L’EPOCA DELLE PASSIONI TRISTI

“L’epoca delle passioni tristi” può essere considerato un classico della psichiatria nel campo dell’infanzia e soprattutto dell’adolescenza, ancora attuale nonostante in Italia sia uscito venti anni fa. Il libro analizza il cosiddetto “disagio giovanile” e diventa un appello a chi opera in ambito educativo e medico – ma anche ai genitori –, per non cadere nell’illusione di poter intervenire efficacemente limitandosi all’utilizzo di uno strumentario, per così dire, esclusivamente tecnico. Gli autori, per spiegarsi, fanno un esempio: immagina di essere un bravissimo dermatologo che opera in Patagonia, nel corso degli anni ti accorgi che purtroppo i casi di tumore alla pelle sono in netto aumento… e allora che cosa fai?
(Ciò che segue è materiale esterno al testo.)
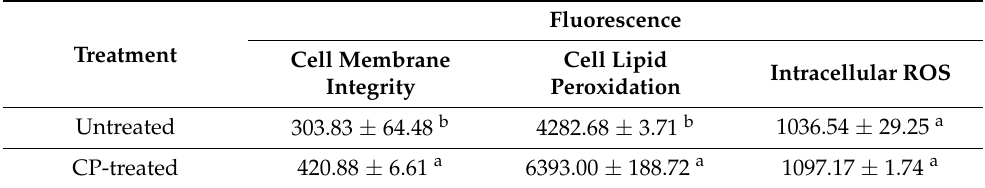
Table 3. Changes in cell membrane integrity, lipid peroxidation, and intracellular reactive oxygen species (ROS) levels before and after in-package cold plasma (CP)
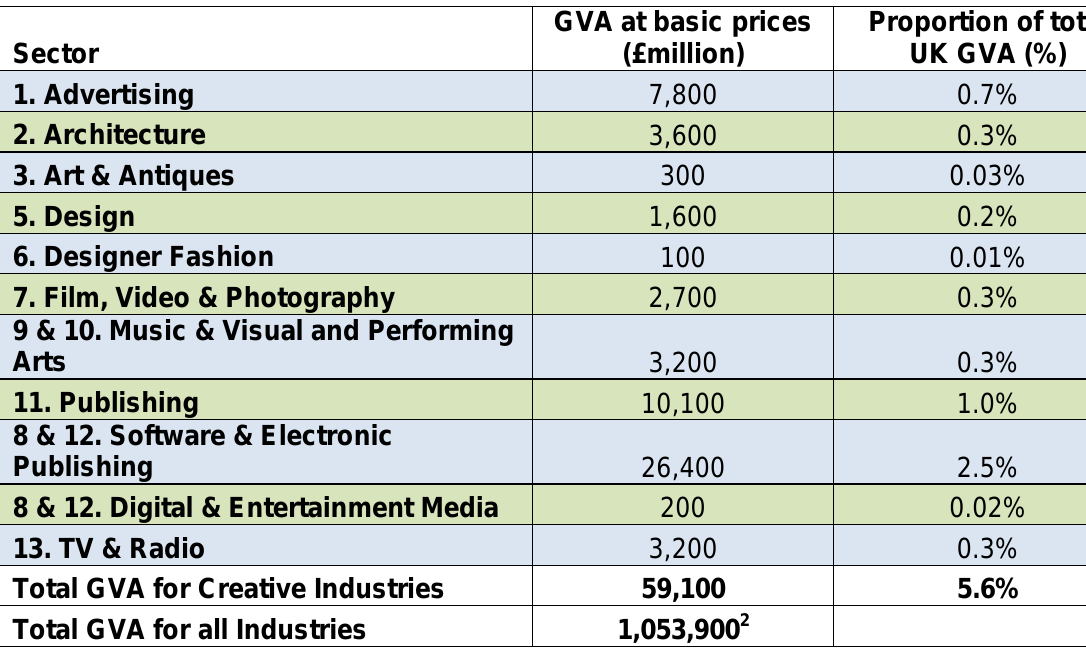
Table 1: Gross Value Added (GVA) of the Creative Industries,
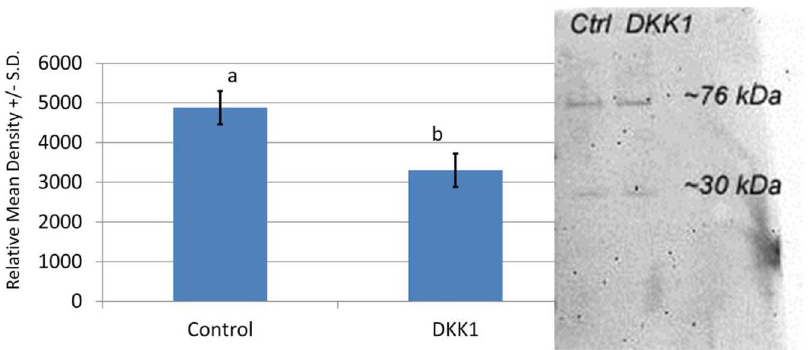
Figure 2. Western blot of DVL1 in oocytes matured in the presence or absence of DKK1. The mean densitometry of the two bands (30 and 76 kDa) was different between the two treatments a,b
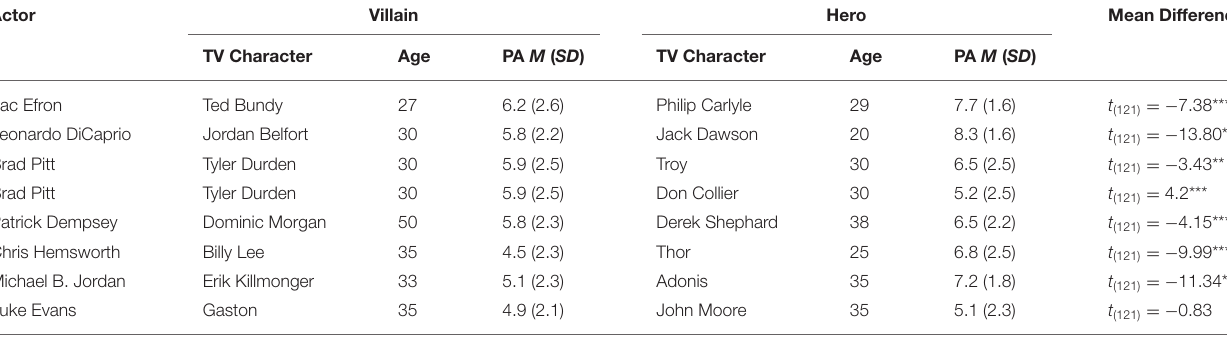
TABLE 2 | Physical appearance of TV characters (same actor) in Study 1 (Pilot Study). Actor Villain Hero Mean Differences TV Character Age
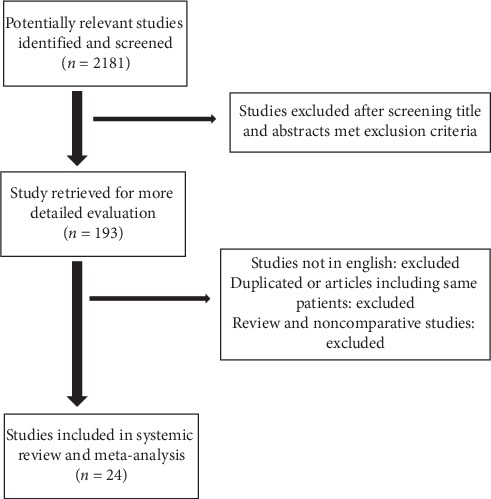
Prisma flow chart.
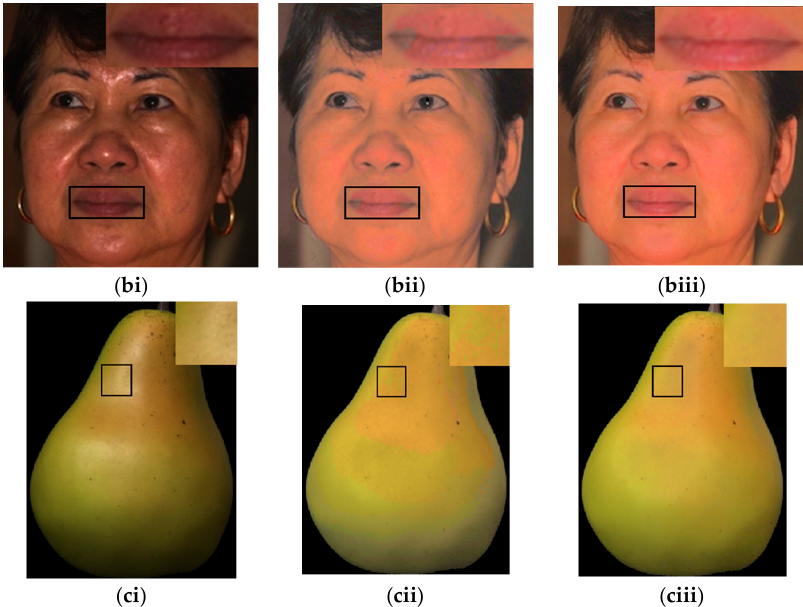
Figure 9. Comparison of Shen [22] and our method locally: ( ai – ci ) input LDR images ( Hen , Face , and Green Pear ); ( aii – cii ) HDR images using Shen’s [22] HF images; and ( aiii – ciii ) HDR images by our proposed method.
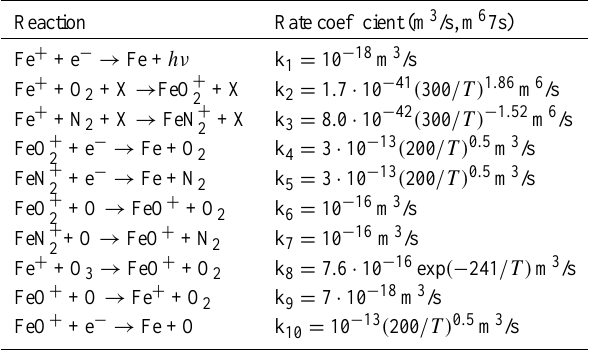
Table 1. Rate coefficients of reactions leading to the neutralization of the Fe + ions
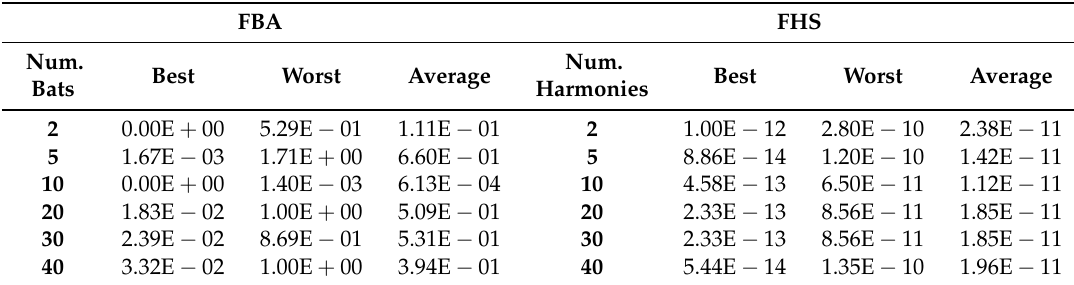
Table 15. Experiment results obtained for the Rosenbrock function with the FBA and FHS algorithms. FBA FHS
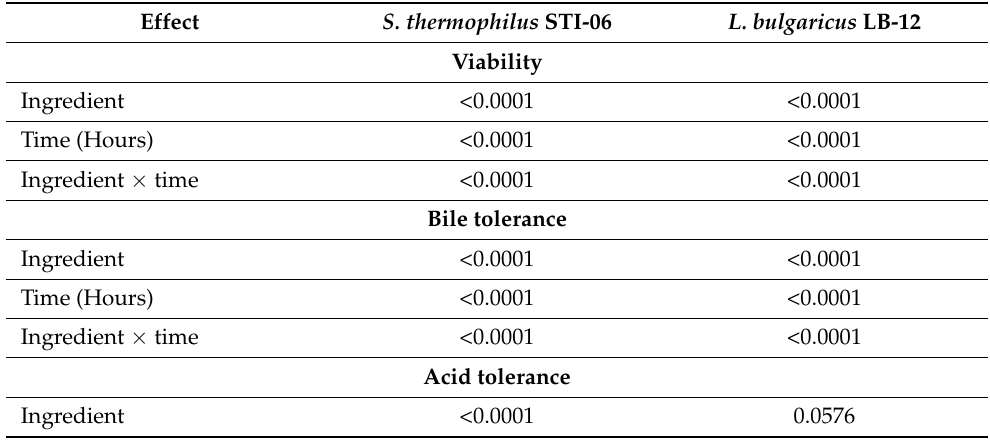
Figure 2. Log counts of Lactobacillus bulgaricus showing its acid tolerance as in fl uenced by di ff erent ingredients over an incubation period of 120 min. C = control, LG = L-glutamine (7 g/L), Q = quercetin (700 mg/L), SEB = slippery elm bark (210 mg/L), MR = marshmallow root (1340 mg/L), NAG = N-acetyl-D-glucosamine (210 mg/L), LR = licorice root (210 mg/L), MM = maitake mushrooms (42 mg/L), and ZN = zinc orotate (70 mg/L). Error bars represent SE. Many reports have revealed varying e ff ects concerning the e ff ect of polyphenols and herbs on the growth of probiotics. Licorice root may contain mucilaginous materials that can coat probiotics and reduce gastric acidity, improve gastric emptying, and promote gastric healing [32]. Similarly, the main active compounds from Althaeae sp. root are polysaccharides that contain high quantities of starch (37%), mucilages (15–35%), and pectins (10–12%) [33]. These components can be coating agents that can protect the probiotics. On the other hand, anti-microbial activity of medicinal plants may be due to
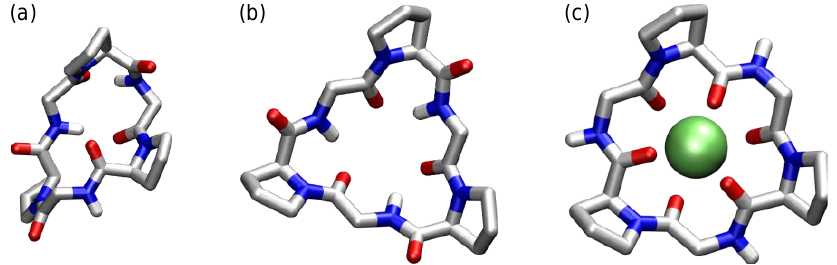
Figure 1. Calculated structures of the preferred conformation of 1a in polar solvents ( a ), in nonpolar solvents ( b ), and structure of the 1:1 complex with Ca 2+ ( c ). The calculations were performed by the author of this review based on the reported results by using Spartan 20 (Wavefunction, Inc., Irvine, CA, USA) and the MMFF force-field (see Supporting Information). Protons, except acidic ones, are omitted for reasons of clarity. For the proposed 2:1 structure of the Mg 2+ complex, no C 3 symmetric structure could be obtained.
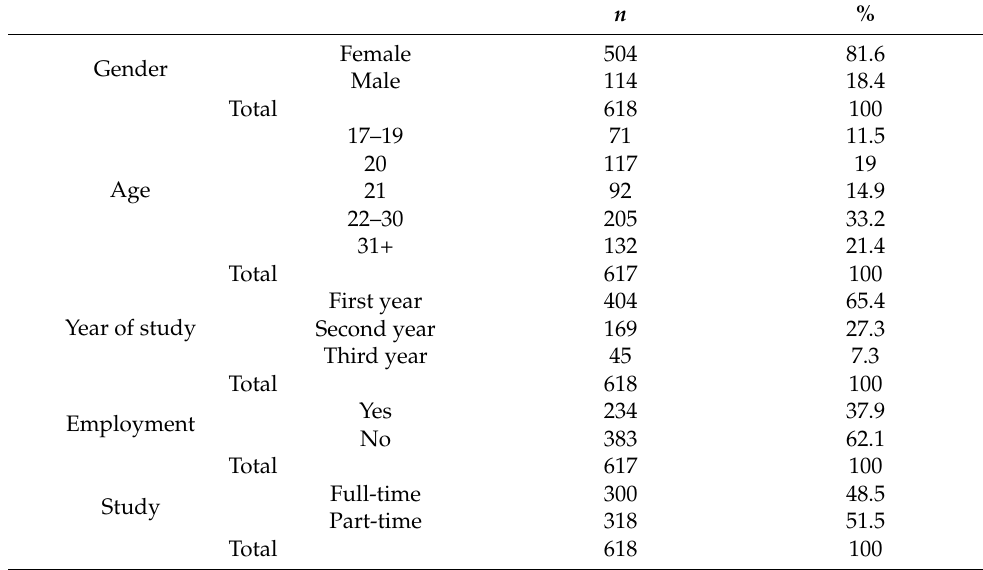
Table 1. Respondents’ demographic data.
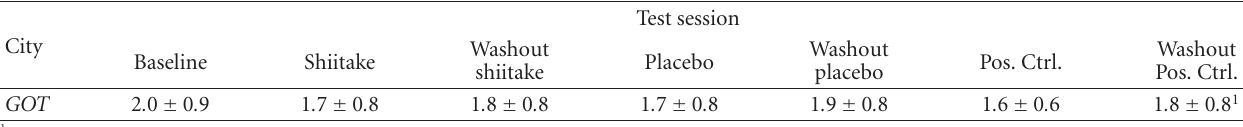
Table 2: Quigley-Hein plaque index score (Turesky modification 1970) (mean ± SD) after baseline, the three legs of the crossover (shiitake, placebo, positive control (AmF-SnF 2 ; Pos Ctrl)) and three washout periods (washout shiitake, washout plaque, and washout positive control) for GOT ( n = 30). Mean ± SD.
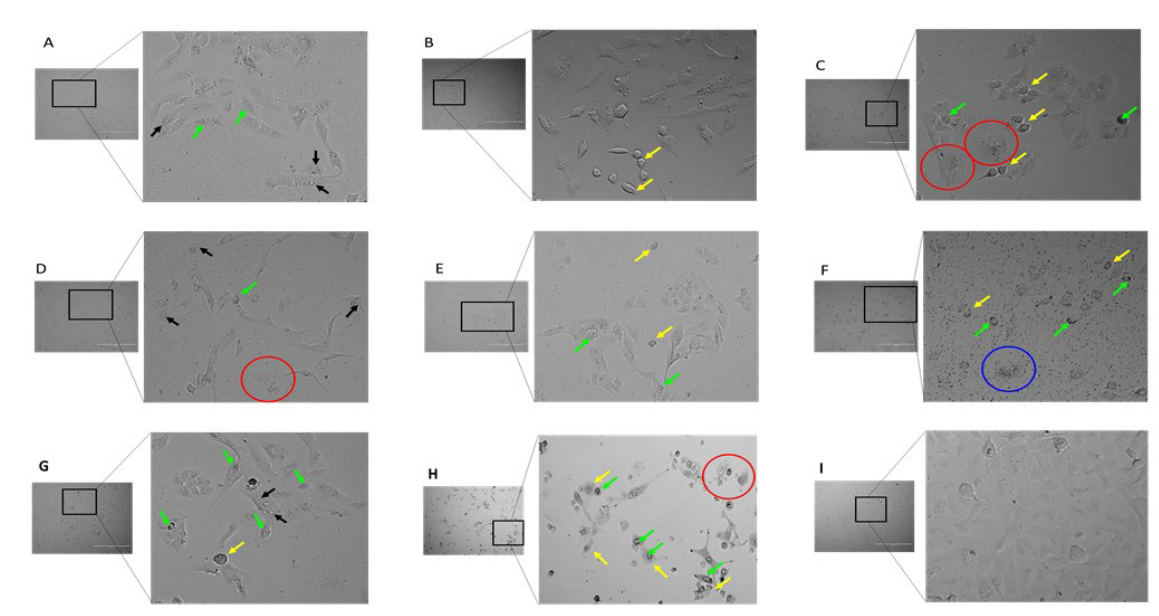
Figure 3. Photographs of A549 cells at 48 hours post-treatment with 200 µg/mL concentration of different AT005 spider venom fractions: (A) AT5-1, (B) AT5-2, (C) AT5-3, (D) AT5-4, (E) AT5-5, and (F) AT5-6, (G) Crude AT005, (H) 10 µg/mL cisplatin, and (I) untreated A549 cells. Arrow indicates different cytological features of A549 cells: black = membrane blebbing; yellow = cell shrinkage; green = nuclear condensation. Red circle = apoptotic cells; blue circle = lysed cell. Magnification: 40x; scale bars represent 40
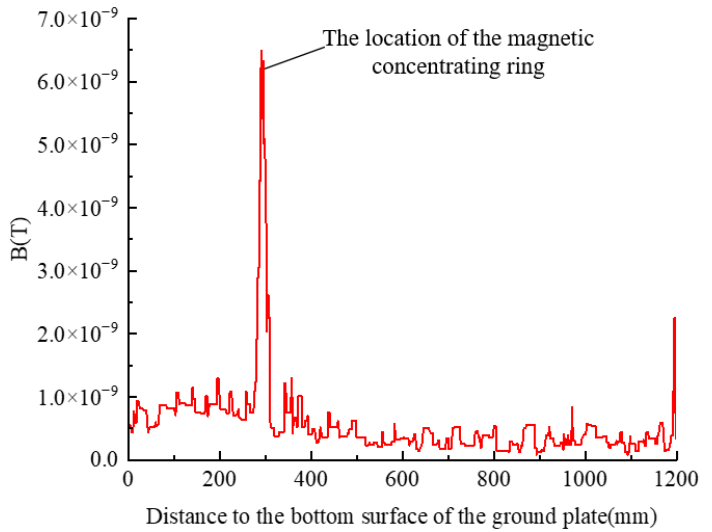
Figure 9. Magnetic flux density changes the curve through the air gap of the magnetic concentrating ring.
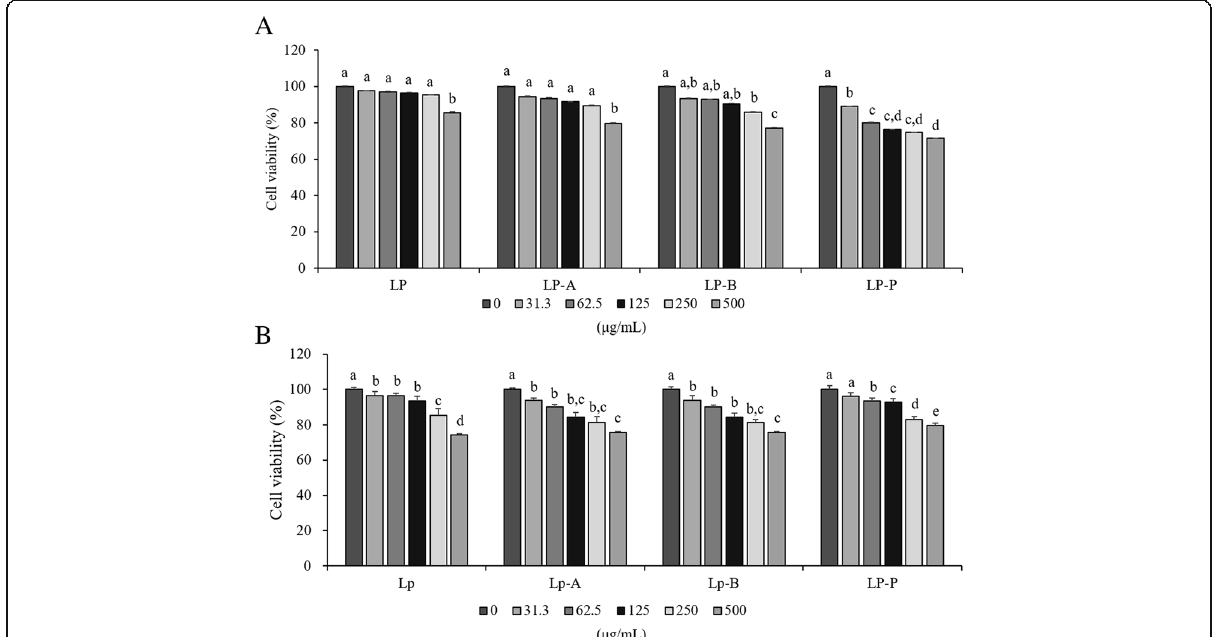
Fig. 1 Determination of the viability of a MG-63 cell and b hDPC (24 h). The values are the means ± SD of three independent experiments, and the cell proliferation effect on the hydrolysates was represented as a percentage. The letters a, b, c, d, and e above the bars stand for significantly different ( p < 0.05) groups by one-way ANOVA, followed by Duncan ’ s multiple test. Cell viability was determined by CCK assay. *Values are the means± SD of three independent experiments ( n = 3)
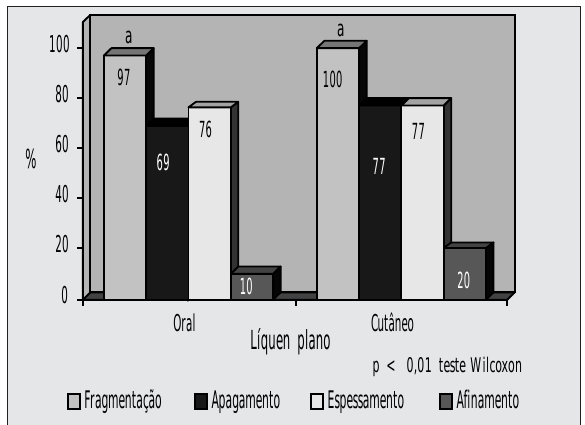
Figura 14 – Avaliação da membrana basal em 59 biópsias de líquen plano cutâneo e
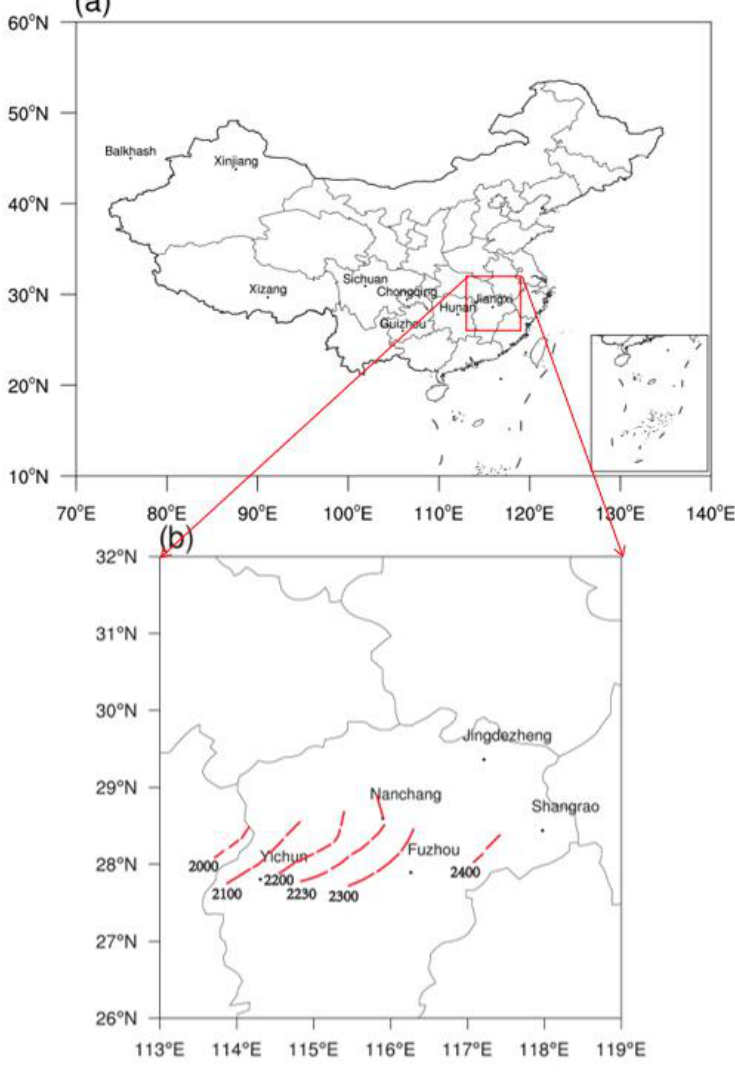
Figure 1. ( a ) Locations of some provinces in China which are discussed in this paper (Jiangxi, Hunan, Xinjiang, Sichuan, Chongqing, Guizhou, Xizang), the red box is the area of b; ( b ) Locations of five radars (Nanchang, Yichun, Jingdezheng, Shangrao, and Fuzhou) used in this study. (Red dashed line represents the path of the squall line obtained from the radar composite reflectivity from 2000 UTC to 2400 UTC on 15 April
Certo, continui a curare con ogni mezzo disponibile. Ma a un certo punto “questo medico non eserciterà più correttamente il suo mestiere se non si interroga sulla nuova eziologia e su ciò che, rispetto all’abituale domanda di cura, non è più abituale”. Il problema è infatti il “buco nell’ozono”. Stessa cosa per il disagio: il problema sta a monte, nel contesto ordinario di vita, e pensare di risolverlo attraverso gli strumenti che offre la pedagogia, la psicologia, la psicoterapia ecc. è piuttosto limitativo e illusorio. È necessario dunque avere la consapevolezza che questo disagio non potrà essere combattuto efficacemente senza prendere in considerazione i “valori” che vengono proposti dal nostro modello culturale di vita e che essi stessi rappresentano la vera minaccia per la salute psichica dei bambini e dei giovani. Il discorso può apparire radicale, nel senso di “estremo”, ma lo è soltanto perché, invece di accontentarsi della superficialità del quieto vivere, anche dal punto di vista professionale, scende in profondità – con la ferma convinzione che è lì che le cose devono essere cambiate.